Hewitt suggests setting up the kitchen with only most-used items -- the cooks' favorite spoons and spatulas. Remove the rest to boxes and see if ; you don't like your kitchen better.
She recommends cruising through the house with three cartons -- one for giveaway, one for throwaway, one for a halfway station.
"You'll probably see the halfway items become not so important. And if you give up your bad clothes buys quickly, you may find them still sufficiently in style for selling."
Unculttering, she adds, can be a valuable lession in decision-making for children. (Does a grad student economist need his spelling papers and complete set of Weekly Readers? Can the family's golden retriever rally if cut back from 16 tennis balls to 6?)
Be aware of mothers and mothers-in-law who unclutter their houses into yours with gifts. You can be grateful and still unclutter your house in similar fashion. "If you're more organized you'll feel better about the world and yourself."
A slide show covers practical tips for space-saving storage -- the use of pegboards, drawer partitions, special rods, hooks, step shelves, over-the-door hangers, shoebags for scarves and mittens. Interspersed are lists of maxims such as, put like things together at point of first use; stay flexible. ("Storage needs will change. With two children I'm moving from games with hundreds of little pieces to bats and mitts.")

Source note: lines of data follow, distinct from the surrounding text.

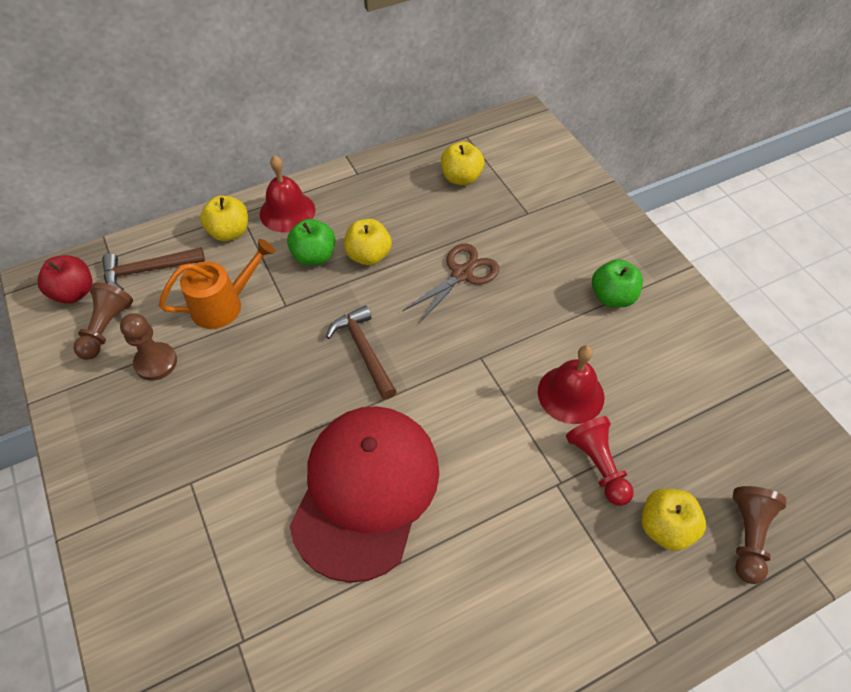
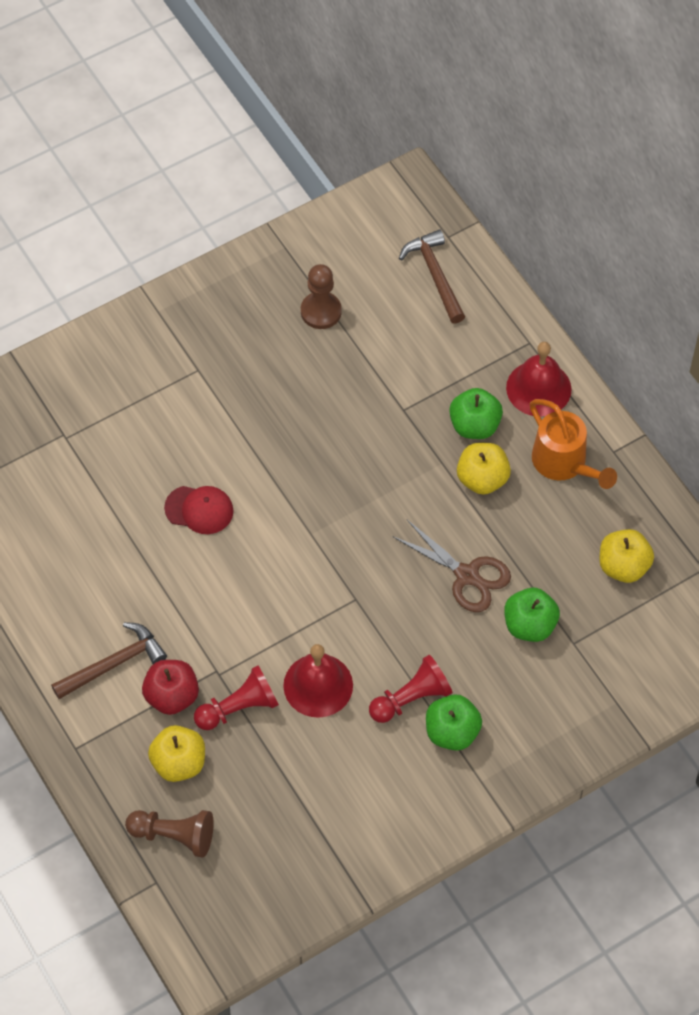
camera: 85 degrees right, 5 degrees up
(74, 292) = (398, 219): red apple -> red apple (172, 696)
(106, 328) = (356, 259): brown pawn -> none
(224, 304) = (398, 354): orange watering can -> orange watering can (564, 464)
(229, 232) = (499, 338): yellow apple -> none
(364, 351) = (352, 490): brown hammer -> brown hammer (114, 664)
(365, 491) = (199, 509): red cap -> red cap, size x0.42
(511, 238) = (529, 625): none -> green apple
(581, 323) = (411, 698): none -> red pawn

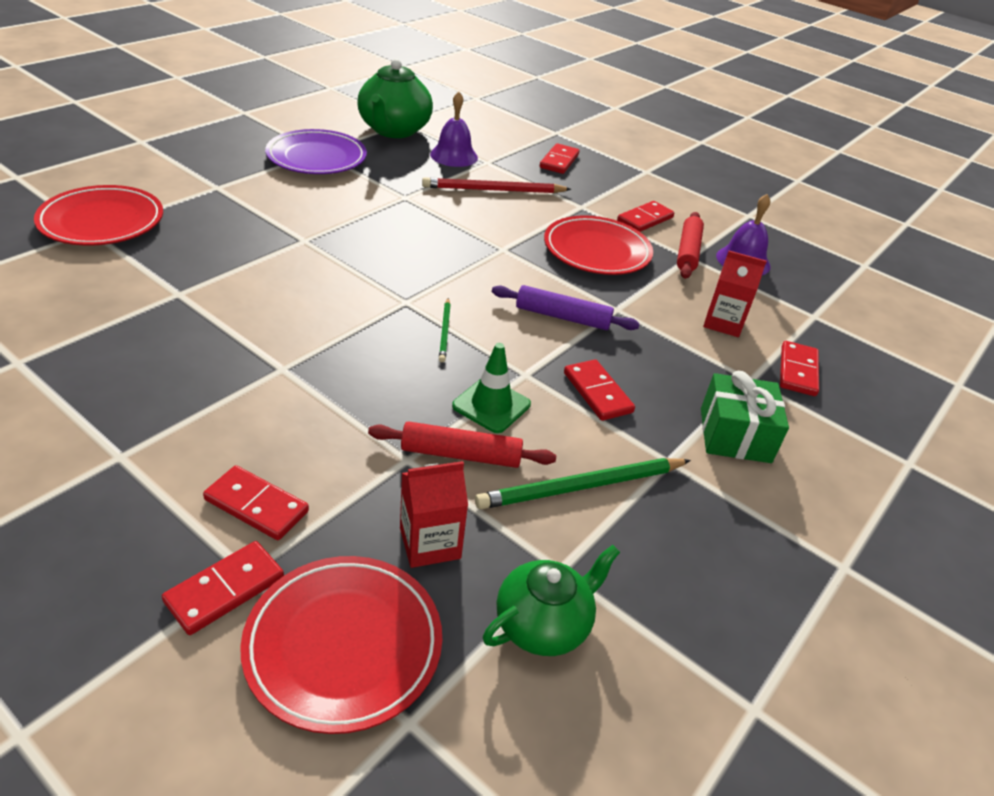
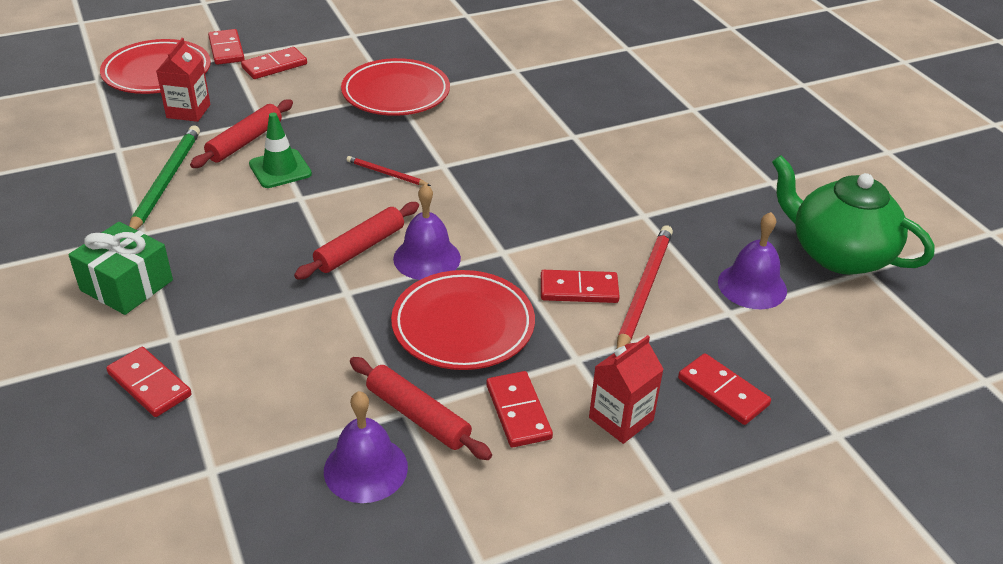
camera: 120 degrees right, 0 degrees up
(102, 222) = (640, 53): red plate -> red plate (396, 93)
(316, 158) = (754, 177): purple plate -> none
(445, 331) = (386, 174): green pencil -> red pencil
(542, 281) = (427, 258): none -> purple bell
(543, 624) = (94, 131): green teapot -> none
(562, 317) = (360, 248): purple rolling pin -> red rolling pin
(597, 392) = (245, 228): red domino -> red domino (579, 290)
(723, 323) = (265, 367): red carton -> red carton (621, 419)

For some vexing situations there may be no solutions. Husbands, as one participant points out, do not share a fondness for stockpiling cardboard boxes. They correctly remark that however large the collection, there is rarely at hand the size needed. They mash up boxes and stuff them in the trash.
Hewitt lets the laughter subside and changes the subject. She hands out lists -- of agencies to reach for pickup, recycling, disposal; papers to be kept in safe deposit, in current or permanent home file, or in the wallet.
As we leave, she calls after us, "Don't just make a giveaway box. Give it! And be sure to telephone me. I'll be glad to get your reports."